### Exercise prompt
Working through the lines below, return each one that holds "Right".

### Extracted data

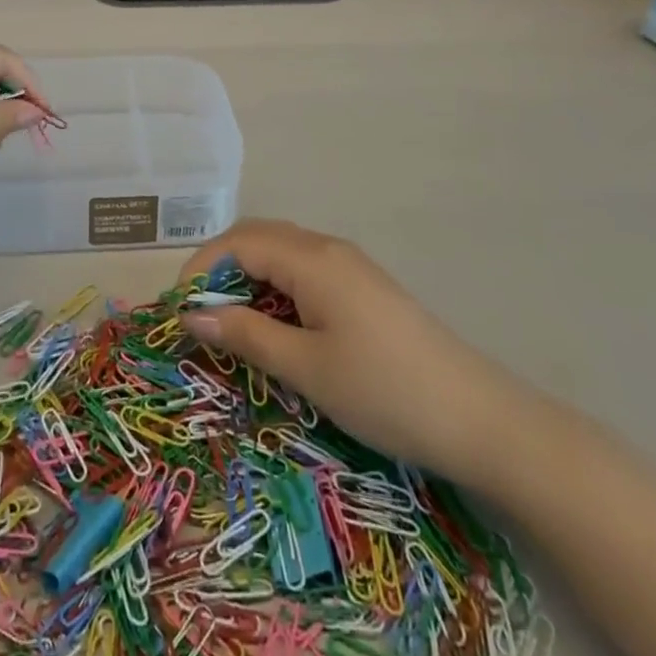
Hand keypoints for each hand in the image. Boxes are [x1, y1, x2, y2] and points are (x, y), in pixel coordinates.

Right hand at [180, 220, 529, 490]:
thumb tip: (192, 315)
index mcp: (311, 258)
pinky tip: (275, 322)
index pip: (238, 243)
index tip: (178, 310)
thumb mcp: (305, 367)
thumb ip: (246, 334)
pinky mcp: (363, 286)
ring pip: (281, 252)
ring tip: (230, 321)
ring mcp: (350, 265)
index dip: (201, 269)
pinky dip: (276, 286)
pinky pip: (304, 269)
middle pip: (258, 238)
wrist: (478, 418)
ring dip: (248, 277)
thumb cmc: (382, 390)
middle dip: (220, 268)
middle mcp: (328, 248)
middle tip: (199, 313)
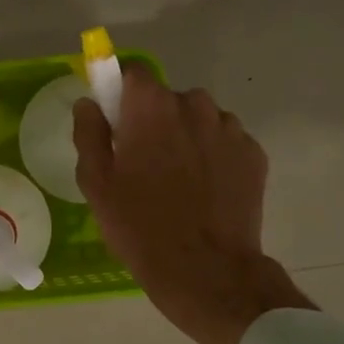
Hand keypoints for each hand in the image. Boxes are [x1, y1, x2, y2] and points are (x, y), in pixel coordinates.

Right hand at [74, 66, 312, 343]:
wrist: (206, 270)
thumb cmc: (140, 226)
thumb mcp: (96, 184)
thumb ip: (89, 134)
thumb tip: (89, 104)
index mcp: (151, 107)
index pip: (134, 73)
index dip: (122, 92)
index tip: (116, 120)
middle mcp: (195, 106)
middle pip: (169, 99)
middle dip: (156, 121)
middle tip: (145, 164)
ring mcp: (230, 129)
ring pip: (201, 120)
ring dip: (188, 138)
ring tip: (179, 182)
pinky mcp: (254, 155)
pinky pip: (225, 143)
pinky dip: (214, 157)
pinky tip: (205, 192)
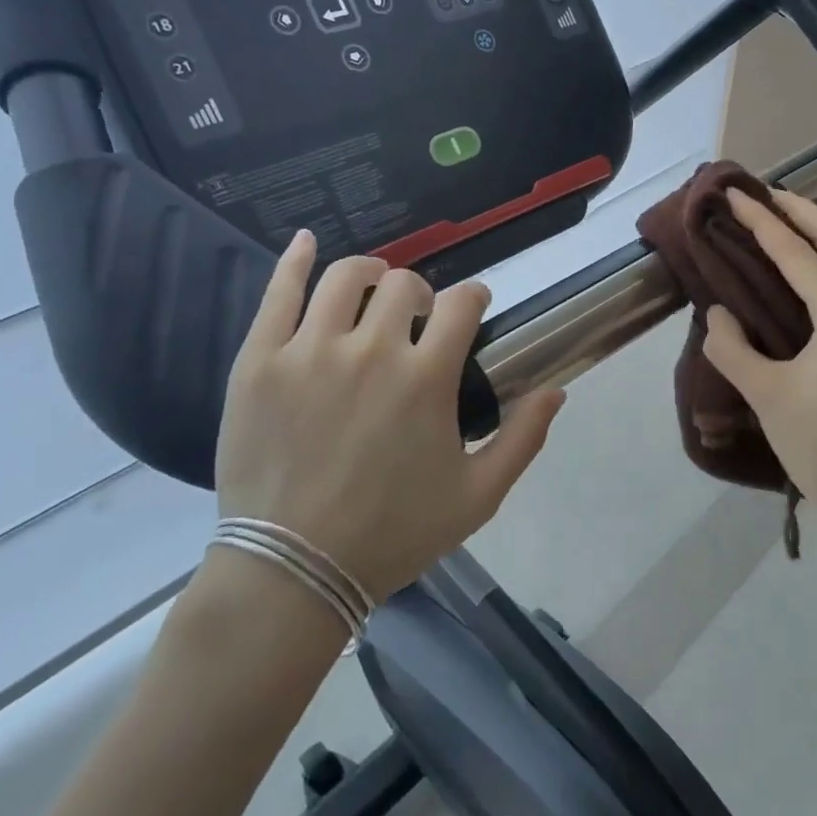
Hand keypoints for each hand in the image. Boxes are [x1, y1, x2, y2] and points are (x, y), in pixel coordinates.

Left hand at [212, 230, 565, 600]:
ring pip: (346, 277)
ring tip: (372, 287)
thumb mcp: (478, 496)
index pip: (463, 304)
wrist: (293, 571)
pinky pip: (278, 292)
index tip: (472, 308)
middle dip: (423, 293)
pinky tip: (306, 243)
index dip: (474, 297)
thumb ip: (523, 438)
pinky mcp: (260, 360)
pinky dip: (295, 260)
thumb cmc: (392, 534)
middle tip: (419, 318)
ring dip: (371, 272)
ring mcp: (309, 351)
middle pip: (406, 284)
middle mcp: (371, 350)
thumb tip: (557, 389)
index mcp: (425, 378)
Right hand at [701, 189, 816, 531]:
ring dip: (815, 233)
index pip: (798, 254)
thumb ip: (732, 346)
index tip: (735, 194)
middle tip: (763, 192)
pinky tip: (799, 268)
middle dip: (801, 210)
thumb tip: (719, 313)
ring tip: (777, 219)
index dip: (762, 222)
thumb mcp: (765, 394)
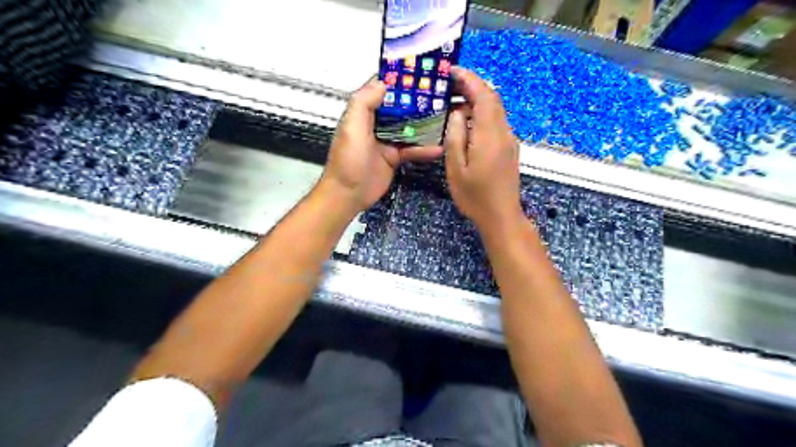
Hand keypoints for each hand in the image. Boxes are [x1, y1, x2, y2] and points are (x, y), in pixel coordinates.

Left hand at [318, 79, 440, 214]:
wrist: (349, 194)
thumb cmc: (347, 161)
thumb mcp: (352, 127)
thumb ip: (364, 103)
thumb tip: (383, 83)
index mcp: (363, 112)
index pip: (382, 89)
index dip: (399, 79)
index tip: (420, 70)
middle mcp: (376, 123)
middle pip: (400, 107)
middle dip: (418, 100)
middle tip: (441, 93)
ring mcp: (387, 140)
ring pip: (410, 127)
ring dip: (426, 124)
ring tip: (446, 116)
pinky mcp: (395, 157)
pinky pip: (412, 149)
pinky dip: (425, 149)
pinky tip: (439, 147)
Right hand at [445, 67, 526, 233]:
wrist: (501, 216)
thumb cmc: (475, 196)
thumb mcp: (456, 168)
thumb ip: (455, 137)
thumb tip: (457, 113)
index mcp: (490, 136)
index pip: (484, 96)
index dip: (470, 79)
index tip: (453, 71)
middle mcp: (504, 133)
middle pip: (493, 99)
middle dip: (473, 86)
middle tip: (450, 84)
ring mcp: (509, 140)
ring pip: (495, 110)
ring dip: (477, 100)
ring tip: (454, 101)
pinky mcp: (509, 149)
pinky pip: (496, 122)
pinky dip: (482, 114)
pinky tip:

### Result for this exercise
Right hand at [180, 220, 529, 490]:
Right hand at [74, 66, 312, 343]:
Right hand at [701, 189, 816, 531]:
Right hand at [445, 67, 526, 233]:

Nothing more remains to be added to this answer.